Lesson 6a: Hypothesis Testing for One-Sample Proportion

As mentioned before, methods of making inferences about parameters are either estimating the parameter or testing a hypothesis about the value of the parameter. In this lesson, we will introduce the concepts of hypothesis testing. Then we will discuss hypothesis testing for a population proportion. In the next Lesson, we discuss inference for the population mean.

Objectives

Upon successful completion of this lesson, you should be able to:

6a.1 - Introduction to Hypothesis Testing

6a.1 - Introduction to Hypothesis Testing

Basic Terms

The first step in hypothesis testing is to set up two competing hypotheses. The hypotheses are the most important aspect. If the hypotheses are incorrect, your conclusion will also be incorrect.

The two hypotheses are named the null hypothesis and the alternative hypothesis.

The null hypothesis is typically denoted as \(H_0\). The null hypothesis states the "status quo". This hypothesis is assumed to be true until there is evidence to suggest otherwise.

The alternative hypothesis is typically denoted as \(H_a\) or \(H_1\). This is the statement that one wants to conclude. It is also called the research hypothesis.

The goal of hypothesis testing is to see if there is enough evidence against the null hypothesis. In other words, to see if there is enough evidence to reject the null hypothesis. If there is not enough evidence, then we fail to reject the null hypothesis.

Consider the following example where we set up these hypotheses.

Example 6-1

A man, Mr.
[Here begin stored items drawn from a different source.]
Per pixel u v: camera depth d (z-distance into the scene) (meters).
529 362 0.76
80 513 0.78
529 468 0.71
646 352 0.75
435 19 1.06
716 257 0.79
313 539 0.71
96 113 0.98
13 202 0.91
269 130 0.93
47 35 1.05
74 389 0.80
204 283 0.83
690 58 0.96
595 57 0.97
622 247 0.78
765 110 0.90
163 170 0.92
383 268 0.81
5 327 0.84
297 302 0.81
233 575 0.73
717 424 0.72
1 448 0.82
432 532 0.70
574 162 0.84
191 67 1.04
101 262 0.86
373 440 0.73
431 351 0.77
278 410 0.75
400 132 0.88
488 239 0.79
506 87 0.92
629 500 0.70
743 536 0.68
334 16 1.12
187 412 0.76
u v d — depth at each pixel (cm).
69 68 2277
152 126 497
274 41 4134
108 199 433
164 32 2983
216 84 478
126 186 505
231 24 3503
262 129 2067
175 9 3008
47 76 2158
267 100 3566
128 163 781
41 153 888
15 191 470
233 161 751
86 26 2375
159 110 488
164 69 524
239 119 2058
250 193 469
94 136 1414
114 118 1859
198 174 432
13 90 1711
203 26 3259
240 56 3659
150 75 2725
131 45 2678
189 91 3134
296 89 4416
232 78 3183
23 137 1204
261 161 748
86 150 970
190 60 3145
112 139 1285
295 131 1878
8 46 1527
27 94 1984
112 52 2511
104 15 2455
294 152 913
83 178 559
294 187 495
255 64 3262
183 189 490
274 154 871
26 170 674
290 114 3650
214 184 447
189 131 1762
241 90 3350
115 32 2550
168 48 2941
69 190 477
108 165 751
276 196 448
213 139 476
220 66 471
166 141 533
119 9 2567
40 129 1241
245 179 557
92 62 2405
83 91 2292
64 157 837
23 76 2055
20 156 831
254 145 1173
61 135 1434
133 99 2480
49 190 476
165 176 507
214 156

Orangejuice, goes to trial and is tried for the murder of his ex-wife. He is either guilty or innocent. Set up the null and alternative hypotheses for this example.

Putting this in a hypothesis testing framework, the hypotheses being tested are:

  1. The man is guilty
  2. The man is innocent

Let's set up the null and alternative hypotheses.

\(H_0\colon \) Mr. Orangejuice is innocent

\(H_a\colon \) Mr. Orangejuice is guilty

Remember that we assume the null hypothesis is true and try to see if we have evidence against the null. Therefore, it makes sense in this example to assume the man is innocent and test to see if there is evidence that he is guilty.

The Logic of Hypothesis Testing

We want to know the answer to a research question. We determine our null and alternative hypotheses. Now it is time to make a decision.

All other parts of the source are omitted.